Fish travel in large groups called “schools” and as Mr. Johnson states, using sonar helps make finding schools of fish easier. Sonar is sound waves that are used to to detect underwater objects. When using this technique sound pulses are released from the boat and if they hit a school of fish the waves will be reflected back to the boat. Then the fisherman will know what area they will catch the most fish in.

Specal FX Hair Jig
Specal FX Hair Jig [Photo Source: Picasso Lures]

Student anglers also have to know what bait is best to use to catch the most bass. When finding the right bait its important to consider different weather and temperatures. For example, on cold days MossyOak claims that it is best to use hair jig lures. When the weather is windy spinnerbait is a highly recommended lure to use.

Tournament Day

A typical tournament day begins the night before. They have to prep their boats and equipment, charge batteries, fill up fuel tanks, spool up fishing line, tie on lures, and organize/prep their tackle for the next day. 

Head of Bass Fishing Club Adam Johnson

As Mr. Johnson describes, tournament day is extremely rigorous. In fact, due to competition locations being far away, student anglers often set out for the day hours before sunrise. Upon riving at the location each boat receives a number and they begin to prepare for blast off. Mr. Johnson describes blast off as an “adrenalin rush,” for all participants are impatient to arrive first at the spot they found best during practice.

Weighing in on Fish Scale Choices | Bass Pro Shops
How bass are weighed [Photo Source: BassProShops]

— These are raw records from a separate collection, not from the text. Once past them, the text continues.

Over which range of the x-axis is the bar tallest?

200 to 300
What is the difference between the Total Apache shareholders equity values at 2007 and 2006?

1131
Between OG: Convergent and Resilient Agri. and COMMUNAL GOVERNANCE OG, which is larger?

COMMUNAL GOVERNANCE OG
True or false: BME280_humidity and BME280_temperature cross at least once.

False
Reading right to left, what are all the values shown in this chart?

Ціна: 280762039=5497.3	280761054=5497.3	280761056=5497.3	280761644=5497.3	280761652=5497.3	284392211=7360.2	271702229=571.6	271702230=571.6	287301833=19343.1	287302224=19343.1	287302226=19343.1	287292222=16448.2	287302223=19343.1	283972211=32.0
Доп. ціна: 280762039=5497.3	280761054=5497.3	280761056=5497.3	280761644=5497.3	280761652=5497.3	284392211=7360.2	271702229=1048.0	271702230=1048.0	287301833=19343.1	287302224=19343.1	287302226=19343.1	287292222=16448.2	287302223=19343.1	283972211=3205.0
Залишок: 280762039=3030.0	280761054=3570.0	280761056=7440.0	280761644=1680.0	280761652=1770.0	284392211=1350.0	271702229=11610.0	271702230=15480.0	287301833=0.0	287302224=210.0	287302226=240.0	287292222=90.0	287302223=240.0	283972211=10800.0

Boats speed across the water at 60+ mph trying to get to the best spot. Approximately, the next seven hours is spent on the water trying to catch the five biggest bass as possible. Then, student anglers will return to land to weigh their fish and a winner will be determined.

State Championship

Student anglers travel all over the state and even sometimes out of state to compete in tournaments. This seasons members have been traveling to locations including Lake Seminole, Lake Oconee, Lake Lanier, and many more. In May 2021 the state championship will take place on Lake Lanier.

Student angler teams must be in the top 4 in one of the 4 qualifying events to fish the state championship, or they must be in the top 10 in points based on finished in the 4 events.

Head of Bass Fishing Club Adam Johnson describes how student anglers move on to the state championship

Student Spotlight

Student angler Ethan Baldwin [Photo Source: Adam Johnson]

Student angler Ethan Baldwin caught a 4.72 pound spotted bass on Lake Lanier. Ethan’s catch was the second largest fish caught at that tournament. Students like Ethan thoroughly enjoy being apart of the Bass fishing club for it brings long lasting friendships. Competing with and against each other teaches the students teamwork skills.

Interestingly, bass fishing is now a GHSA sport and this will be the first year members will receive a letter for their hard work.

This sport will grow as college scholarships and money is and will continue to become available to student anglers.

Head of Bass Fishing Club Adam Johnson

Congratulations to Cherokee High’s Bass Fishing Club members for putting in tiresome hours of rigorous work making a great season so far. A big thank you to Mr. Johnson for allowing The Warrior Word to cover the club.